BARIŞ TERKOĞLU: METASTAZ’IN BİR ÖTESİ
“Bir dönem FETÖ, bünyeye sızmış kanser olarak tanımlanıyordu. Yenildiğini sandığımız anda, bir başka organda kendisini yeniden üretmesi gibi… FETÖ sonrasında olanları da Metastaz’a benzetmiştik. Devlet içinde örgütlenen cemaatlerin kendi düzenlerini kurduğu, kendi hâkimleriyle, polisleriyle iş tuttuğu düzeni anlatmıştık. İşin ilginci; Türkiye, o kitaptan sonra yüksek sesle devlet içindeki cemaat örgütlenmelerini tartıştı. Bizim için ise bedeli ölüm tehditleri, yargılamalar, hapis ve tabii hedef alınmak oldu. ‘Metastaz’ın bir ötesini anlatabilir miyiz’ diyorduk. Cendere, devlet içinde yalnız cemaatlerin değil, tüm hiziplerin at koşturduğu düzeni anlatmak için bulduğumuz bir tarif oldu. Bu kitap ortaya çıktı.”
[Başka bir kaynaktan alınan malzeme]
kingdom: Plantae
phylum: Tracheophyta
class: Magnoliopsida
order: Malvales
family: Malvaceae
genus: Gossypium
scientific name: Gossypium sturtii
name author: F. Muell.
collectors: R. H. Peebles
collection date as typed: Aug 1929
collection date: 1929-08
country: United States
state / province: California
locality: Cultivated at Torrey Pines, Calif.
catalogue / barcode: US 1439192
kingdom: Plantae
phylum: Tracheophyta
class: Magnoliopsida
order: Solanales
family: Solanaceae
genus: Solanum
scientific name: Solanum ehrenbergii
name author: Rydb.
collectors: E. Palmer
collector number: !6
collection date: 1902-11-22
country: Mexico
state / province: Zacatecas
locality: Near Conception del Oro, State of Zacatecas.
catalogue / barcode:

BARIŞ PEHLİVAN: EVET, NEFES ALAMIYORUZ
“Türkiye’de hemen her olumsuz gelişmeye verilen genel geçer bir cevap var: “Devlet”. Oysa yaklaşıp baktığınızda, kendini devlet olarak sunanların, çoğu zaman kendi örgütünü devlet sayanlar olduğunu görüyorsunuz. Örnek olsun, hapse girdiğimde bana yumruk atan gardiyan “ben devletim” diyordu. Türkiye’de bu kitapla ağızlarında her gün devlet olanların, yarattıkları cendereyle hem toplumu çürüttüğünü hem de devleti bitirdiğini anlatmak istedik. Çünkü başka bir otorite devletin işini yapmaya başlamışsa orada devletin varlığı tartışmalıdır. Toplum da olağan düzenini o yapılarla kurar ya da eskisi gibi kuramaz. “Nefes alamıyorum” diyordu ya boynuna polisin bastığı mazlum Amerikalı. Evet bu bir cendere, nefes alamıyoruz!”